Investigadores dos EUA identificaram um candidato a fármaco, o P7C3-A20, que devolveu funções cognitivas a ratos com modelos de Alzheimer. Nos animais tratados, a lesão das células cerebrais foi travada, a inflamação diminuiu e a barreira hematoencefálica (o “escudo” protector do cérebro) também foi recuperada.

“Ficámos muito entusiasmados e encorajados com os nossos resultados”, afirma o neurocientista e psiquiatra Andrew Pieper, da Case Western Reserve University.

P7C3-A20, NAD+ e a recuperação funcional na doença de Alzheimer

O P7C3-A20 foi escolhido por ser um composto neuroprotector conhecido por repor o equilíbrio do NAD+ (dinucleótido de nicotinamida e adenina). Esta molécula é essencial para as células, ajudando-as a degradar substâncias para obter energia e a produzir proteínas funcionais.

Trabalhos anteriores em animais já tinham mostrado que restaurar os níveis de NAD+ com compostos como o P7C3-A20 pode melhorar sinais de doença de Alzheimer. Aliás, alguns destes mesmos investigadores tinham demonstrado previamente que o P7C3-A20 - e a sua capacidade de aumentar o NAD+ - consegue reparar cérebros de ratos após lesões traumáticas na cabeça.

Neste estudo de seguimento, ratos com sintomas avançados voltaram a apresentar níveis de NAD+ dentro do normal após seis meses de injecções diárias.
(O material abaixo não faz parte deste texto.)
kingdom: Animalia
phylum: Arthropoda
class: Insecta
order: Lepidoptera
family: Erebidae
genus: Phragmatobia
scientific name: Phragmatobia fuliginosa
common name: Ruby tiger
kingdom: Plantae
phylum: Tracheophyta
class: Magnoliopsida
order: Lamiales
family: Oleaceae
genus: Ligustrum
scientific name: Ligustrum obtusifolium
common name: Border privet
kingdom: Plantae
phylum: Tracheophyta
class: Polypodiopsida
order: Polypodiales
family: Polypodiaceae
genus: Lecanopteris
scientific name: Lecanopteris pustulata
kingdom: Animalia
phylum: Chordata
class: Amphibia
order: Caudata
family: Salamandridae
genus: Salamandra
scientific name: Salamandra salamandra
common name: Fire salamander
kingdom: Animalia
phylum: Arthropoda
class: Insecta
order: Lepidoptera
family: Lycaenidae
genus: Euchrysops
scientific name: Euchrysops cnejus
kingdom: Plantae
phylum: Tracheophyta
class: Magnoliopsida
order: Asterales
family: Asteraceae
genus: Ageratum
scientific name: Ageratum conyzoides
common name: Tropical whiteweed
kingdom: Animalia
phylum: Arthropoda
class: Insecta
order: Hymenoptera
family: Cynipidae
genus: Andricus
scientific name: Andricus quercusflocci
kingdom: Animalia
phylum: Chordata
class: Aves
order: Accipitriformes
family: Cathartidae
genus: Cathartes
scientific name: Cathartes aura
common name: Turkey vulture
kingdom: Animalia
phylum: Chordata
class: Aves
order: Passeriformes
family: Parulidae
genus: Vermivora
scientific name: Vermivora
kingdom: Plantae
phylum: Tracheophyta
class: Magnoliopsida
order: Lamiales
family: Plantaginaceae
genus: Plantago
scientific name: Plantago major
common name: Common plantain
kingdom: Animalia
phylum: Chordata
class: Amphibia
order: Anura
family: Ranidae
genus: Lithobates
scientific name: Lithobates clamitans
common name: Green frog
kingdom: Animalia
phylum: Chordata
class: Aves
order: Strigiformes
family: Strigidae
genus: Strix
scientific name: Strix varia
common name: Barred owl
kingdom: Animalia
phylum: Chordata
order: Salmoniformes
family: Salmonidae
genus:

Além disso, biomarcadores relacionados com inflamação e dano no ADN também indicaram que existia NAD+ suficiente para que as células voltassem a funcionar de forma normal.

A equipa avaliou dois modelos de ratinho para Alzheimer, cada um associado a uma das duas patologias marcantes da doença: placas de proteína beta-amiloide e emaranhados de proteína tau.

Tem sido proposto que estes aglomerados anormais de proteínas participam na morte de neurónios e na perturbação do funcionamento cerebral na doença de Alzheimer, embora a relação exacta não seja completamente clara. Apesar de o P7C3-A20 ter recuperado a função cerebral, não eliminou as placas nem os emaranhados, o que sugere que as células poderão conseguir lidar com as proteínas agregadas quando estão a funcionar em pleno.

“Restaurar o equilíbrio energético do cérebro alcançou recuperação patológica e funcional em ambas as linhagens de ratos com Alzheimer avançado”, refere Pieper.

“Observar este efeito em dois modelos animais muito diferentes, cada um impulsionado por causas genéticas distintas, reforça a nova ideia de que a recuperação de doença avançada poderá ser possível em pessoas com DA quando o equilíbrio de NAD+ no cérebro é restaurado.”

Ainda falta muito caminho até se saber se tratamentos deste tipo conseguem reparar e reverter o dano da doença de Alzheimer em humanos. Para isso, serão necessários mais estudos em animais e ensaios clínicos cuidadosamente concebidos. Mesmo assim, o trabalho reforça de forma clara que o NAD+ poderá vir a ser um factor crucial em tratamentos futuros.

Essas intervenções terão de ser rigorosamente controladas e calibradas, uma vez que, no passado, um excesso de NAD+ foi associado ao cancro. E, perante uma doença tão complexa como o Alzheimer, é provável que também seja necessária uma solução igualmente complexa.

“A principal conclusão é uma mensagem de esperança - os efeitos da doença de Alzheimer podem não ser inevitavelmente permanentes”, diz Pieper. “O cérebro danificado pode, em determinadas condições, reparar-se e recuperar função.”

A investigação foi publicada na Cell Reports Medicine.